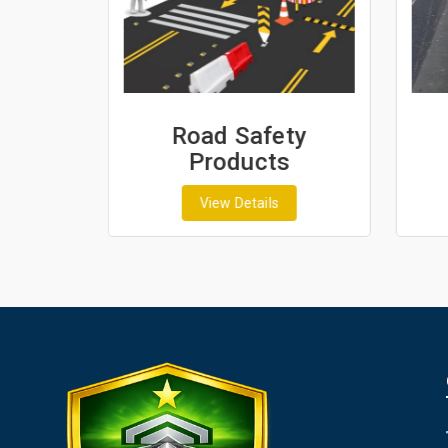
ash
Road Safety
Products
View Details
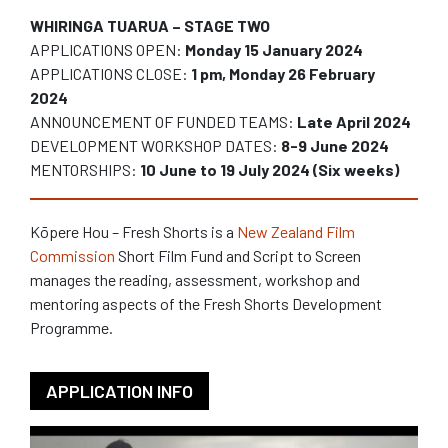
WHIRINGA TUARUA – STAGE TWO
APPLICATIONS OPEN:
Monday 15 January 2024
APPLICATIONS CLOSE:
1 pm, Monday 26 February
2024
ANNOUNCEMENT OF FUNDED TEAMS:
Late April 2024
DEVELOPMENT WORKSHOP DATES:
8-9 June 2024
MENTORSHIPS:
10 June to 19 July 2024 (Six weeks)
Kōpere Hou – Fresh Shorts is a
New Zealand Film
Commission
Short Film Fund and Script to Screen
manages the reading, assessment, workshop and
mentoring aspects of the Fresh Shorts Development
Programme.
APPLICATION INFO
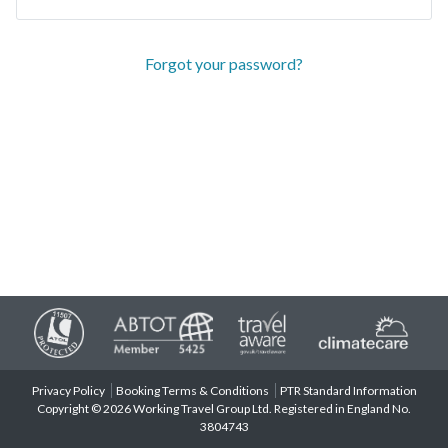
Forgot your password?
Privacy Policy
Booking Terms & Conditions
PTR Standard Information
Copyright © 2026 Working Travel Group Ltd. Registered in England No.
3804743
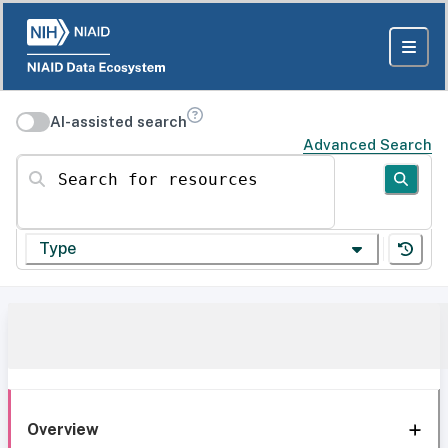
AI-assisted search
Advanced Search
Search for resources
Type
Overview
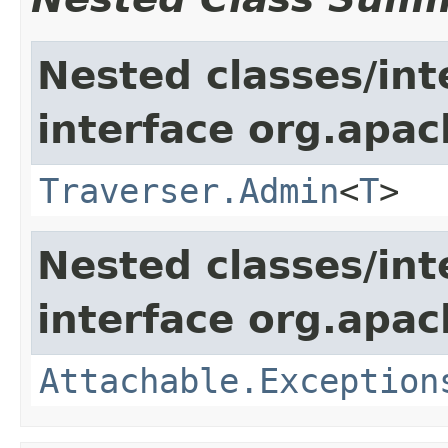
Nested classes/int
interface org.apac
Traverser.Admin
<
T
>
Nested classes/int
interface org.apac
Attachable.Exception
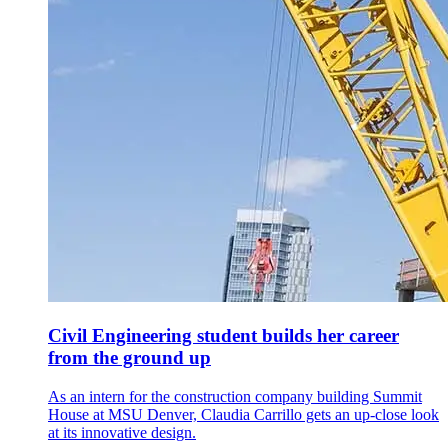
Civil Engineering student builds her career
from the ground up
As an intern for the construction company building Summit
House at MSU Denver, Claudia Carrillo gets an up-close look
at its innovative design.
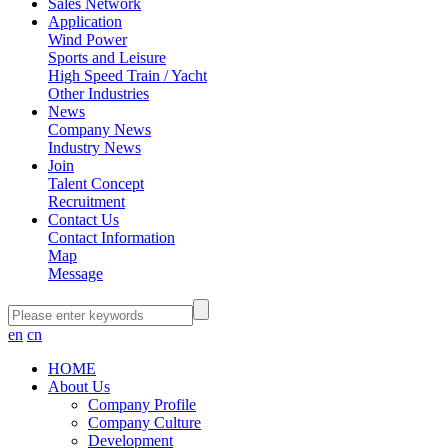
Sales Network
Application
Wind Power
Sports and Leisure
High Speed Train / Yacht
Other Industries
News
Company News
Industry News
Join
Talent Concept
Recruitment
Contact Us
Contact Information
Map
Message
en
cn
HOME
About Us
Company Profile
Company Culture
Development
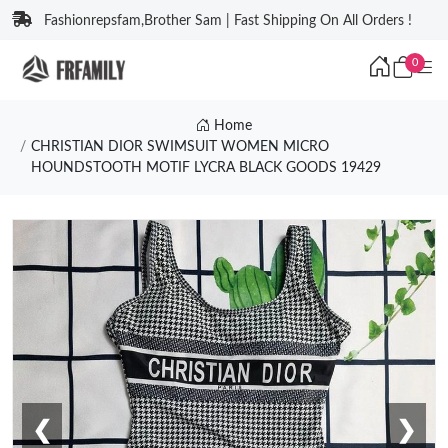
Fashionrepsfam,Brother Sam | Fast Shipping On All Orders !
0
Home
CHRISTIAN DIOR SWIMSUIT WOMEN MICRO
HOUNDSTOOTH MOTIF LYCRA BLACK GOODS 19429
❮
❯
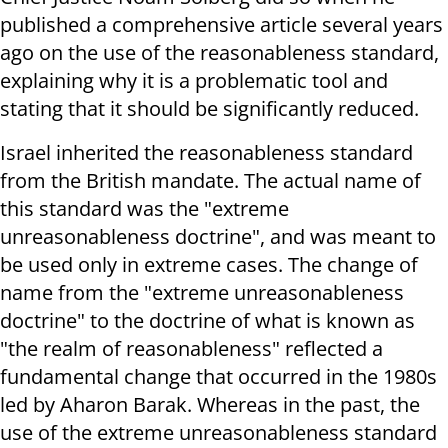
published a comprehensive article several years
ago on the use of the reasonableness standard,
explaining why it is a problematic tool and
stating that it should be significantly reduced.
Israel inherited the reasonableness standard
from the British mandate. The actual name of
this standard was the "extreme
unreasonableness doctrine", and was meant to
be used only in extreme cases. The change of
name from the "extreme unreasonableness
doctrine" to the doctrine of what is known as
"the realm of reasonableness" reflected a
fundamental change that occurred in the 1980s
led by Aharon Barak. Whereas in the past, the
use of the extreme unreasonableness standard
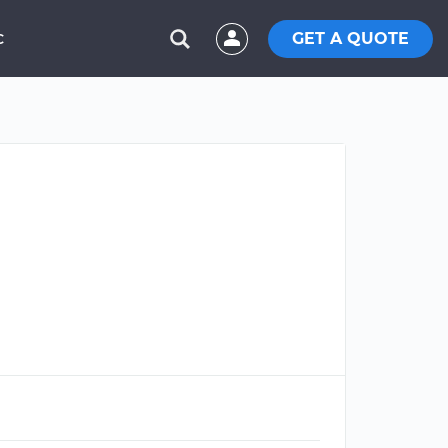
GET A QUOTE
C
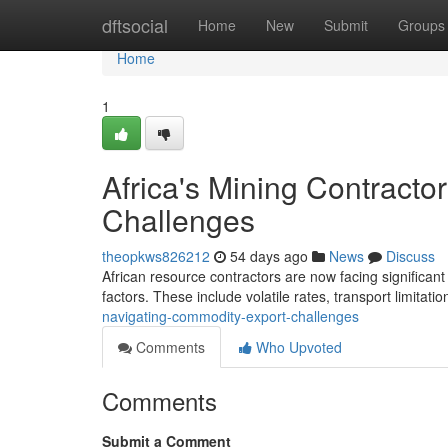
Home
dftsocial
Home
New
Submit
Groups
Home
1
Africa's Mining Contract
Challenges
theopkws826212
54 days ago
News
Discuss
African resource contractors are now facing significant
factors. These include volatile rates, transport limitati
navigating-commodity-export-challenges
Comments
Who Upvoted
Comments
Submit a Comment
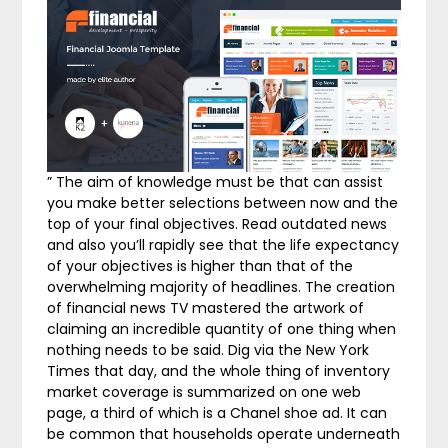
” The aim of knowledge must be that can assist
you make better selections between now and the
top of your final objectives. Read outdated news
and also you’ll rapidly see that the life expectancy
of your objectives is higher than that of the
overwhelming majority of headlines. The creation
of financial news TV mastered the artwork of
claiming an incredible quantity of one thing when
nothing needs to be said. Dig via the New York
Times that day, and the whole thing of inventory
market coverage is summarized on one web
page, a third of which is a Chanel shoe ad. It can
be common that households operate underneath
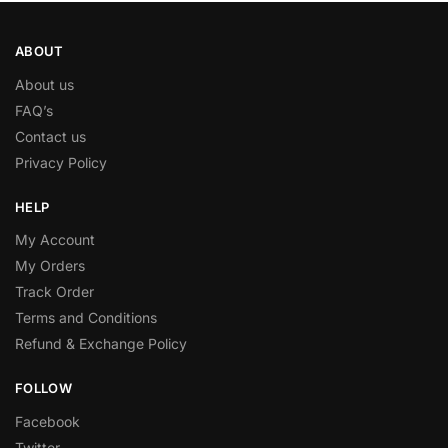
ABOUT
About us
FAQ’s
Contact us
Privacy Policy
HELP
My Account
My Orders
Track Order
Terms and Conditions
Refund & Exchange Policy
FOLLOW
Facebook
Twitter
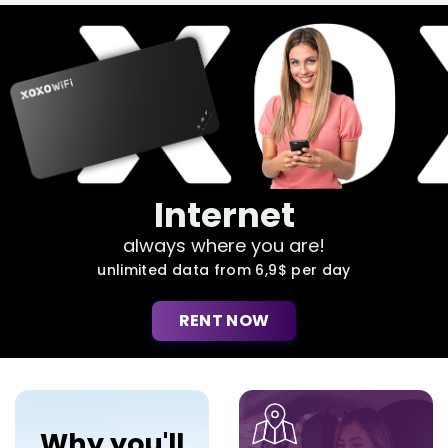
Internet
always where you are!
unlimited data from 6,9$ per day
RENT NOW
Why you'll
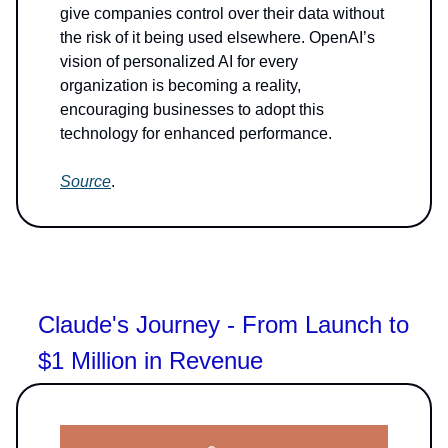
give companies control over their data without
the risk of it being used elsewhere. OpenAI’s
vision of personalized AI for every
organization is becoming a reality,
encouraging businesses to adopt this
technology for enhanced performance.
Source
.
Claude's Journey - From Launch to
$1 Million in Revenue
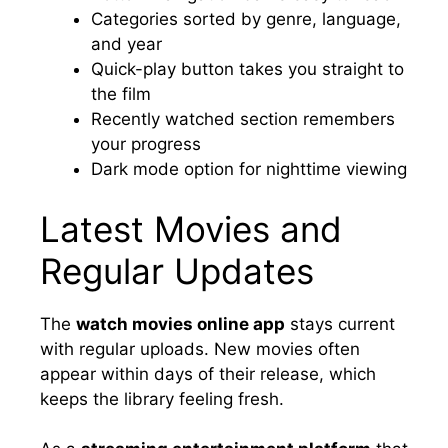
Categories sorted by genre, language,
and year
Quick-play button takes you straight to
the film
Recently watched section remembers
your progress
Dark mode option for nighttime viewing
Latest Movies and
Regular Updates
The
watch movies online app
stays current
with regular uploads. New movies often
appear within days of their release, which
keeps the library feeling fresh.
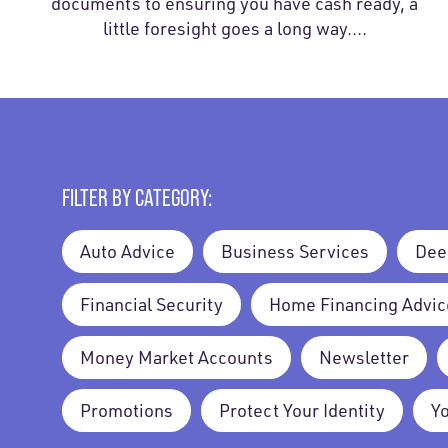
documents to ensuring you have cash ready, a
little foresight goes a long way.…
FILTER BY CATEGORY:
Auto Advice
Business Services
Dee
Financial Security
Home Financing Advic
Money Market Accounts
Newsletter
Promotions
Protect Your Identity
Y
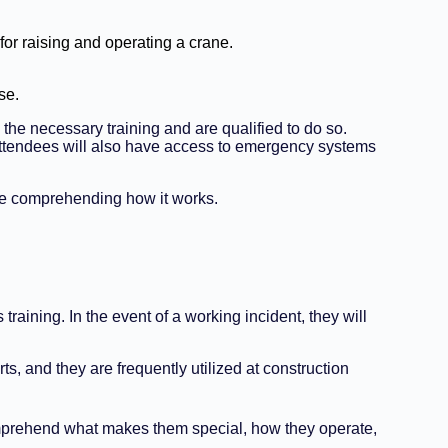
for raising and operating a crane.
se.
the necessary training and are qualified to do so.
, attendees will also have access to emergency systems
ile comprehending how it works.
raining. In the event of a working incident, they will
s, and they are frequently utilized at construction
o comprehend what makes them special, how they operate,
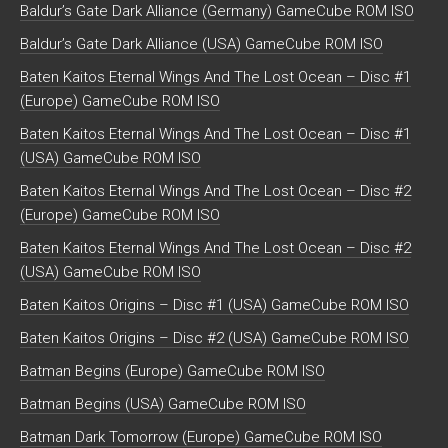
Baldur’s Gate Dark Alliance (Germany) GameCube ROM ISO
Baldur’s Gate Dark Alliance (USA) GameCube ROM ISO
Baten Kaitos Eternal Wings And The Lost Ocean – Disc #1
(Europe) GameCube ROM ISO
Baten Kaitos Eternal Wings And The Lost Ocean – Disc #1
(USA) GameCube ROM ISO
Baten Kaitos Eternal Wings And The Lost Ocean – Disc #2
(Europe) GameCube ROM ISO
Baten Kaitos Eternal Wings And The Lost Ocean – Disc #2
(USA) GameCube ROM ISO
Baten Kaitos Origins – Disc #1 (USA) GameCube ROM ISO
Baten Kaitos Origins – Disc #2 (USA) GameCube ROM ISO
Batman Begins (Europe) GameCube ROM ISO
Batman Begins (USA) GameCube ROM ISO
Batman Dark Tomorrow (Europe) GameCube ROM ISO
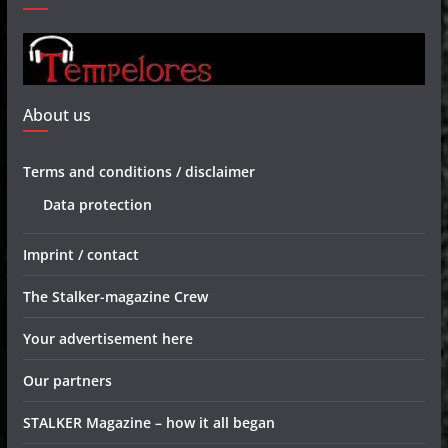
About us
Terms and conditions / disclaimer
Data protection
Imprint / contact
The Stalker-magazine Crew
Your advertisement here
Our partners
STALKER Magazine – how it all began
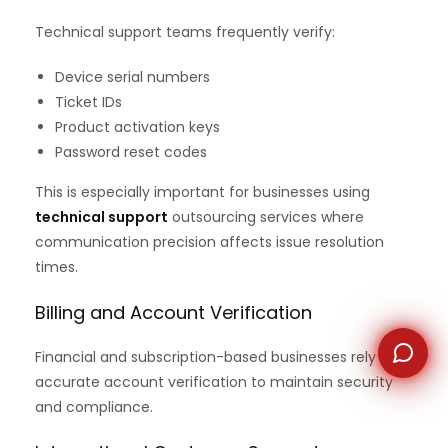
Technical support teams frequently verify:
WhatsApp
Device serial numbers
Ticket IDs
Product activation keys
Password reset codes
This is especially important for businesses using
technical support
outsourcing services where
communication precision affects issue resolution
times.
Billing and Account Verification
Financial and subscription-based businesses rely on
accurate account verification to maintain security
and compliance.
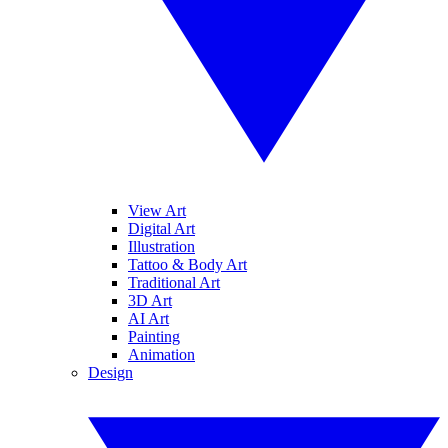
View Art
Digital Art
Illustration
Tattoo & Body Art
Traditional Art
3D Art
AI Art
Painting
Animation
Design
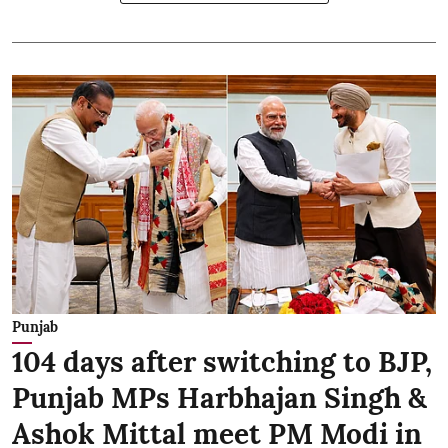
Punjab
104 days after switching to BJP,
Punjab MPs Harbhajan Singh &
Ashok Mittal meet PM Modi in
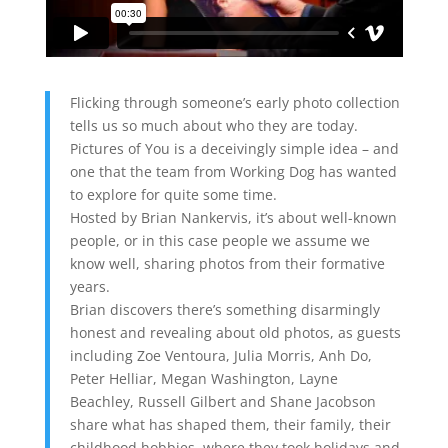
Flicking through someone’s early photo collection
tells us so much about who they are today.
Pictures of You is a deceivingly simple idea – and
one that the team from Working Dog has wanted
to explore for quite some time.
Hosted by Brian Nankervis, it’s about well-known
people, or in this case people we assume we
know well, sharing photos from their formative
years.
Brian discovers there’s something disarmingly
honest and revealing about old photos, as guests
including Zoe Ventoura, Julia Morris, Anh Do,
Peter Helliar, Megan Washington, Layne
Beachley, Russell Gilbert and Shane Jacobson
share what has shaped them, their family, their
childhood hobbies, where they took holidays and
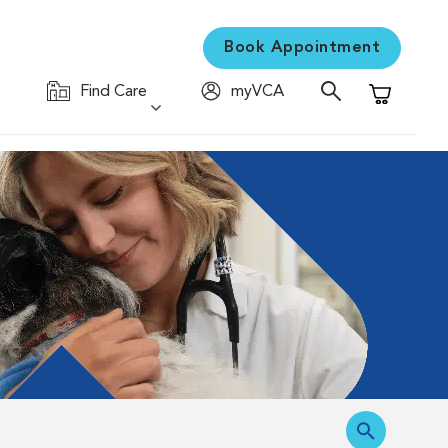
Book Appointment
Find Care
myVCA
Shopping C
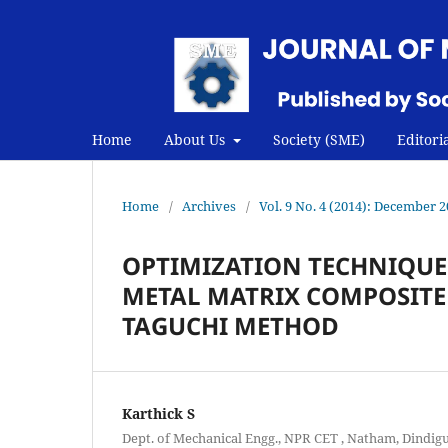
Home
About Us
Society (SME)
Editori
Home
/
Archives
/
Vol. 9 No. 4 (2014): December 
OPTIMIZATION TECHNIQUES
METAL MATRIX COMPOSITE
TAGUCHI METHOD
Karthick S
Dept. of Mechanical Engg., NPR CET , Natham, Dindigu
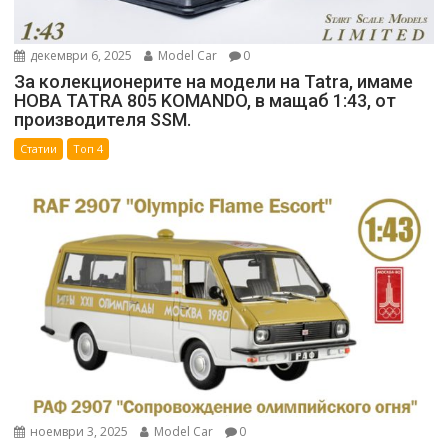
декември 6, 2025
Model Car
0
За колекционерите на модели на Tatra, имаме
НОВА TATRA 805 KOMANDO, в мащаб 1:43, от
производителя SSM.
Статии
Топ 4
ноември 3, 2025
Model Car
0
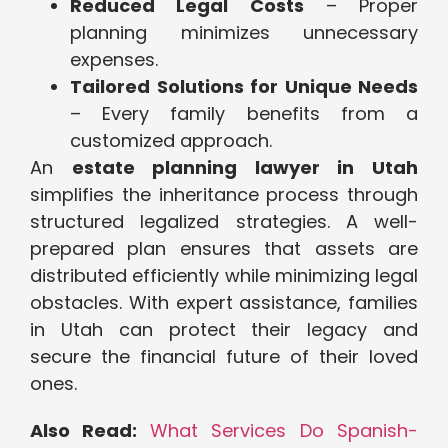
Reduced Legal Costs
– Proper
planning minimizes unnecessary
expenses.
Tailored Solutions for Unique Needs
– Every family benefits from a
customized approach.
An
estate planning lawyer in Utah
simplifies the inheritance process through
structured legalized strategies. A well-
prepared plan ensures that assets are
distributed efficiently while minimizing legal
obstacles. With expert assistance, families
in Utah can protect their legacy and
secure the financial future of their loved
ones.
Also Read:
What Services Do Spanish-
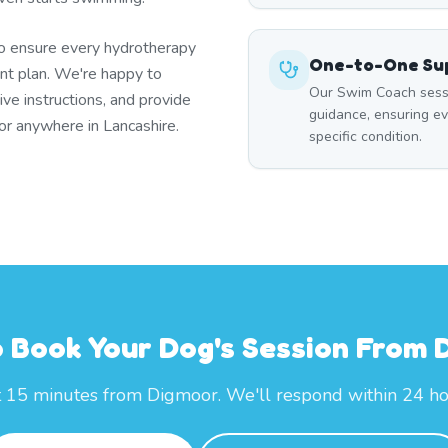
to ensure every hydrotherapy
One-to-One Sup
t plan. We're happy to
Our Swim Coach sessi
ive instructions, and provide
guidance, ensuring e
or anywhere in Lancashire.
specific condition.
 Book Your Dog's Session From
t 15 minutes from Digmoor. We'll respond within 24 ho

^^^^

**Exercise description**
Rewrite the lines from the one containing "published a comprehensive" through the one containing "Israel inherited the reasonableness standard", substituting "reasonableness doctrine" for "reasonableness standard" and leaving everything else unchanged.

**Answer to this problem**
published a comprehensive article several years
ago on the use of the reasonableness doctrine,
explaining why it is a problematic tool and
stating that it should be significantly reduced.
Israel inherited the reasonableness doctrine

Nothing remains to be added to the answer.